This Hidden Gem State Park Is One Of The Best Stargazing Destinations In Texas

As the seasons change and the weather grows warmer, outdoor enthusiasts begin dreaming about their summer camping trips each year. Camping is a quintessential summer pastime and the perfect way to connect with friends, family, and the natural world. For some of us, camping trips are the only time we allow ourselves to leave our laptops at home, put our cell phones on airplane mode, and fully unplug. If you're planning a summer full of outdoor adventures and long, starlit nights spent swapping stories around a campfire, consider adding Copper Breaks State Park

One of 80 state parks in Texas, Copper Breaks has somehow managed to remain under the radar despite being one of the loveliest places to enjoy nature in the expansive state. It's located under four hours from Fort Worth and Dallas. As the park is somewhat remote, you'll need a car rental, which you can find for around $25 per day. Entrance to the state park costs $3 per day.

Copper Breaks State Park encompasses nearly 1,900 acres in northern Texas, near the Oklahoma border. Indigenous people lived in the area for thousands of years, and there are several sacred sites within the park. The landscape features rugged red rocks and sparkling lakes that offer hiking, fishing, and camping opportunities. Best of all, Copper Breaks State Park offers some of the best stargazing in Texas and is a top-ranked place for incredible views of starlit skies. 

Enjoy the twinkling of celestial bodies without light pollution

Dark Sky International began a movement to preserve the beauty of the night sky back in 1988, which is a critical mission considering an estimated 80% of people in the United States have never seen the Milky Way. Since then, more than 200 places across the globe have been certified Dark Sky Parks. There are 60 places designated by Dark Sky International in the United States, seven of which are located in Texas. 
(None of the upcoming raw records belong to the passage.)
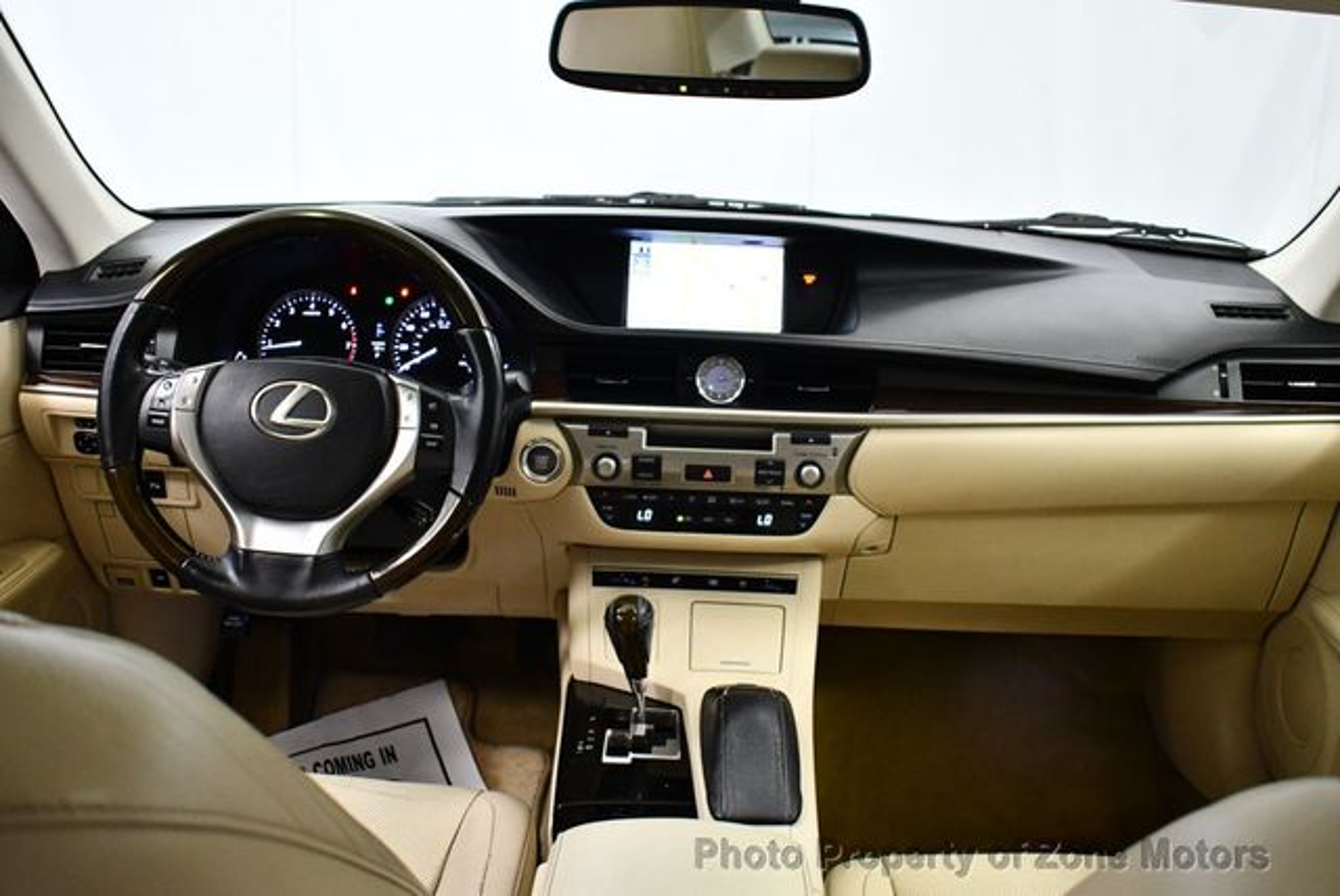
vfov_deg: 36.9
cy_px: 448
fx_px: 1341
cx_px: 670
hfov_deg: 53.1
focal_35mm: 36
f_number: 3.5
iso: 2200
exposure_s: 1/125
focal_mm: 18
Copper Breaks State Park is one of the state's five Dark Sky Parks. The Bortle Dark-Sky Scale is a tool that measures how well you can observe stars, planets, and other objects in the night sky based on light pollution. One represents the darkest skies on Earth, and nine represents extreme light pollution found in urban centers. Copper Breaks State Parks is ranked at two, making it a spectacular place to camp under the stars in the U.S.
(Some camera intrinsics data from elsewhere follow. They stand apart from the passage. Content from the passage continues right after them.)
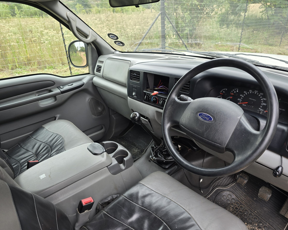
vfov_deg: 58.8
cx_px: 151
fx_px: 205
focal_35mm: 24
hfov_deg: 70.2
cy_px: 115
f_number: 1.7
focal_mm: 6.3
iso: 80
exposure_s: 1/180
Copper Breaks was designated by the Dark Sky International organization in 2014, and since then, the park has created a variety of events and attractions for amateur astronomers. If you're interested in learning more about the night sky, consider planning your visit to the state park around one of the monthly Star Parties, which take place between April and November. The Texas Parks and Wildlife Website offers excellent resources for hopeful stargazers, including star maps, sun and moon information, and weather forecasts to help you plan your trip.

Planning your trip to Copper Breaks

Copper Breaks State Park is a dream camping destination. There are plenty of options for tent campers and those traveling in a camper van or RV. Primitive campsites, in which you hike in with your gear, start at just $12 per night. Keep in mind that you won't have access to water or electricity, and the sites don't feature fire pits or tables. Also, you are not permitted to build a fire on the ground, although camping stoves are allowed. 

Sites in the designated campgrounds offer less privacy but more amenities for the same price. You will have access to water, and each site has a fire ring and a picnic table. Bathrooms and showers are also available. If you plan to bring your horses, equestrian campsites are also available in the park. Sites with electric hookups for RVs or camper vans are $20 per night and feature picnic tables, fire pits, and water.

If camping isn't your thing, several cabins are available for rent within Copper Breaks State Park, accommodating groups of up to six people. Rustic cabins with bunk beds, outdoor fire rings, and grills cost $60 per night. They do not have bathrooms, but guests can use the nearby bathroom and shower houses. The largest cabin, which accommodates six people, has a kitchen and restrooms and costs $125 per night. All cabins have heat and AC for your comfort and convenience.